■ SUPPLIED RECORDS:
##############################
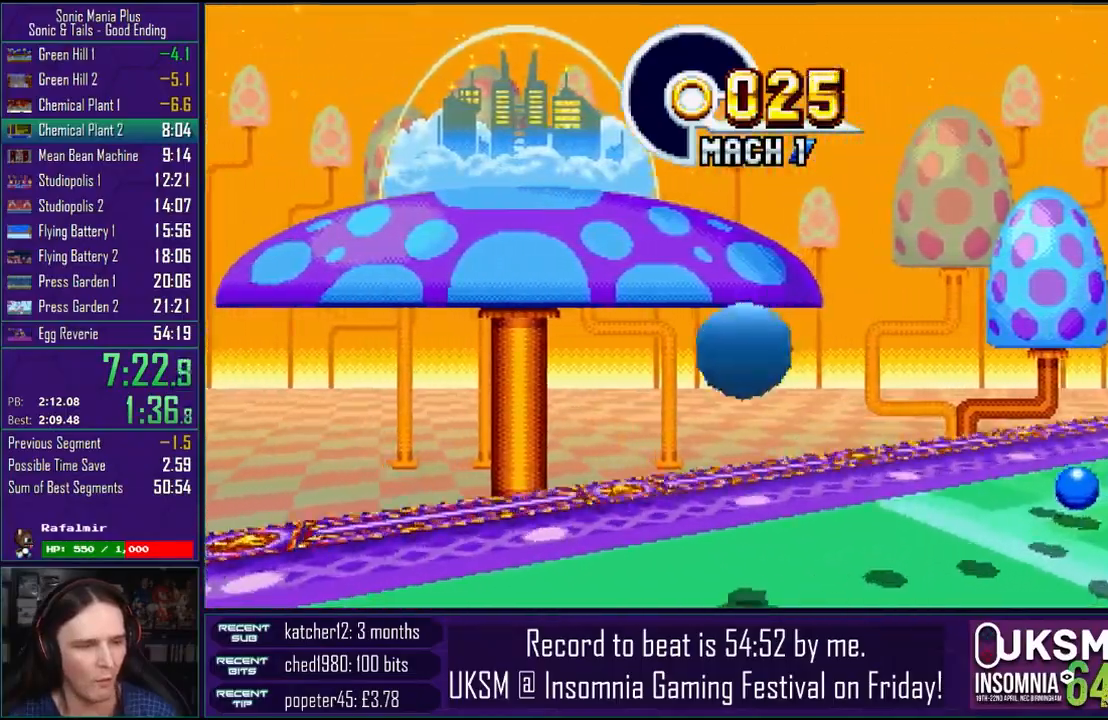
{"buttons": ["CROSS"], "left_stick": "up-right", "right_stick": "center", "events": [[117, "CROSS", "up"], [383, "CROSS", "down"]]}
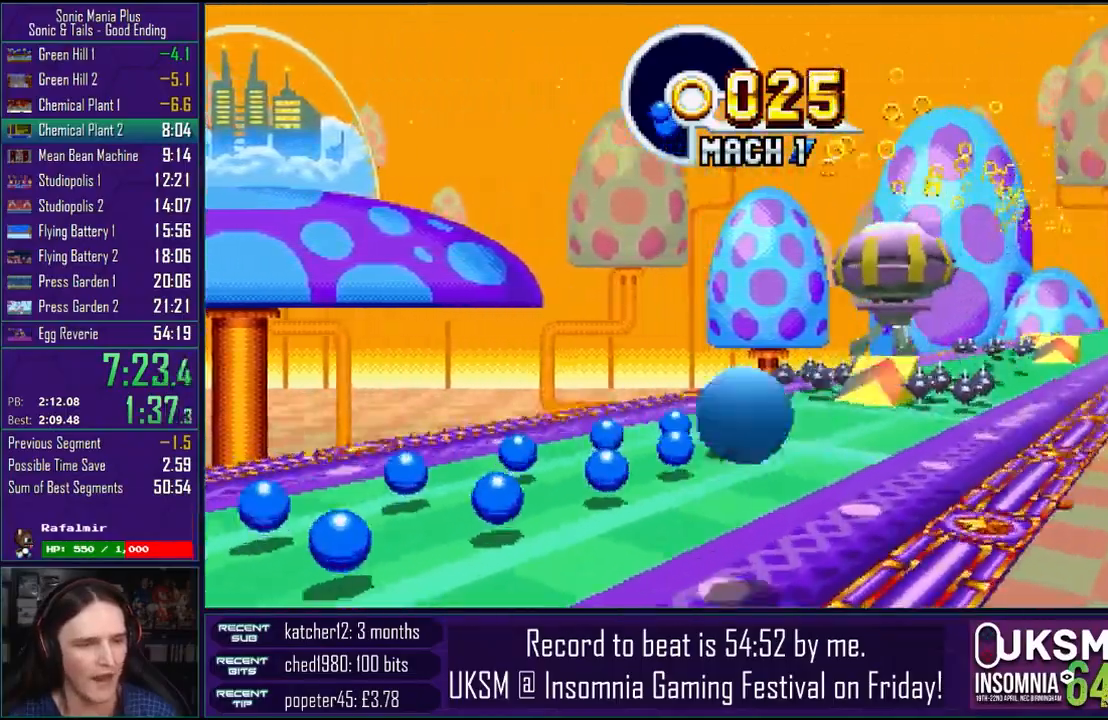
{"buttons": [], "left_stick": "up-right", "right_stick": "center", "events": [[350, "CROSS", "up"]]}
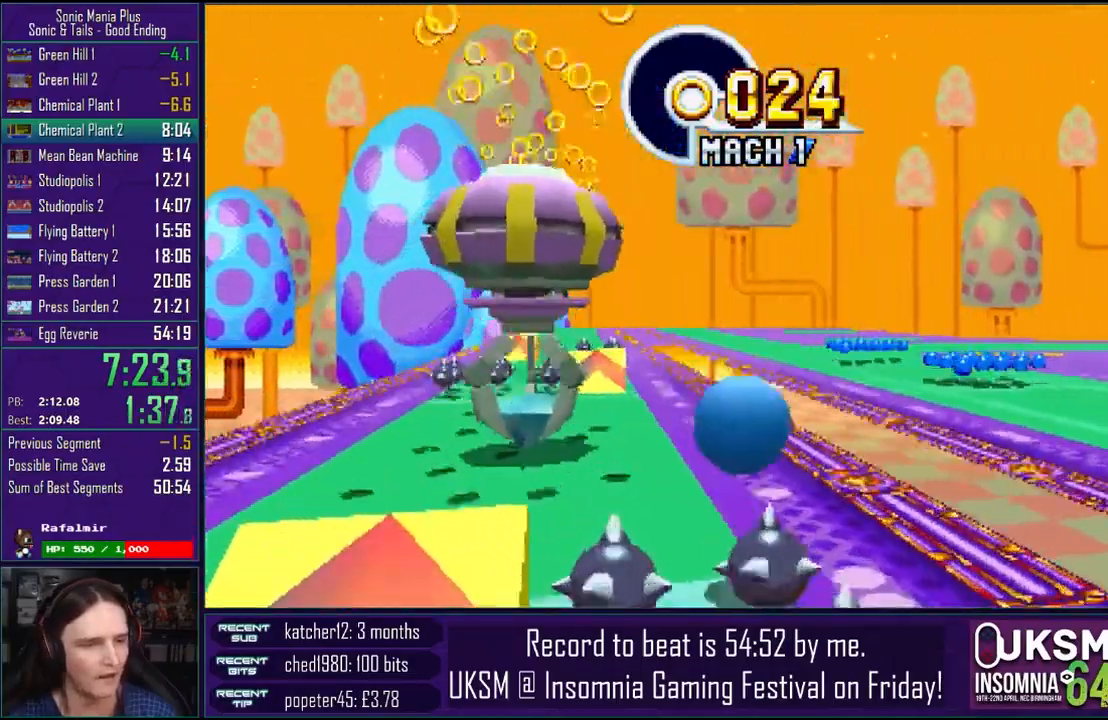
{"buttons": [], "left_stick": "center", "right_stick": "center", "events": [[100, "left_stick", "left"], [200, "CROSS", "down"], [333, "CROSS", "up"], [333, "right_stick", "left"], [400, "CROSS", "down"], [400, "right_stick", "center"], [500, "CROSS", "up"], [500, "left_stick", "center"]]}
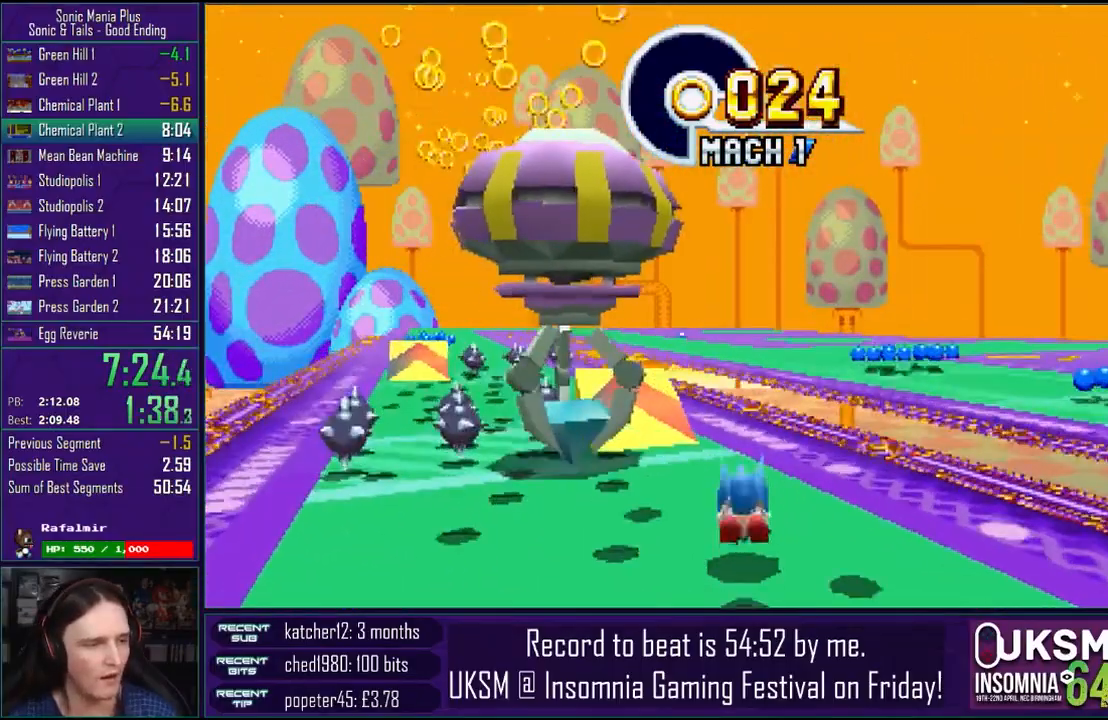
{"buttons": [], "left_stick": "center", "right_stick": "left", "events": [[133, "CROSS", "down"], [250, "L2", "down"], [300, "L2", "up"], [433, "CROSS", "up"], [433, "right_stick", "left"]]}
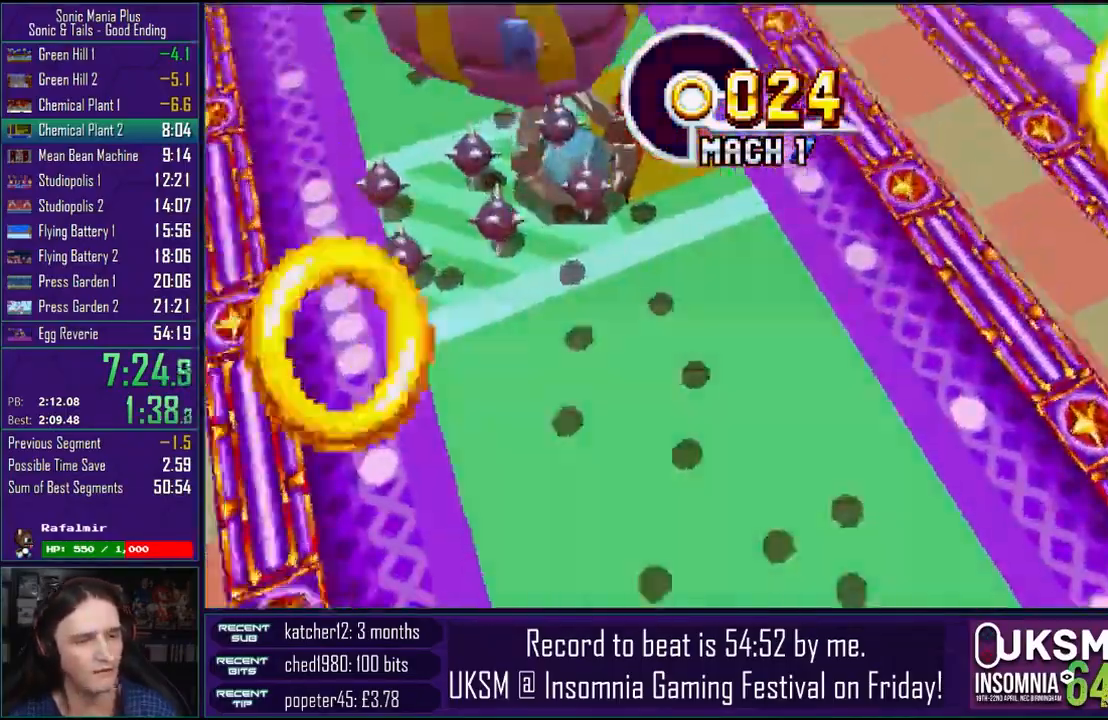
{"buttons": ["CROSS"], "left_stick": "center", "right_stick": "left"}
##############################
■ TASK DIRECTIONS:
Everything in the records that precede this task must be written out again exactly, except the pictures.

■ SOLUTION TO THIS PROBLEM:
{"buttons": ["CROSS"], "left_stick": "up-right", "right_stick": "center", "events": [[117, "CROSS", "up"], [383, "CROSS", "down"]]}
{"buttons": [], "left_stick": "up-right", "right_stick": "center", "events": [[350, "CROSS", "up"]]}
{"buttons": [], "left_stick": "center", "right_stick": "center", "events": [[100, "left_stick", "left"], [200, "CROSS", "down"], [333, "CROSS", "up"], [333, "right_stick", "left"], [400, "CROSS", "down"], [400, "right_stick", "center"], [500, "CROSS", "up"], [500, "left_stick", "center"]]}
{"buttons": [], "left_stick": "center", "right_stick": "left", "events": [[133, "CROSS", "down"], [250, "L2", "down"], [300, "L2", "up"], [433, "CROSS", "up"], [433, "right_stick", "left"]]}
{"buttons": ["CROSS"], "left_stick": "center", "right_stick": "left"}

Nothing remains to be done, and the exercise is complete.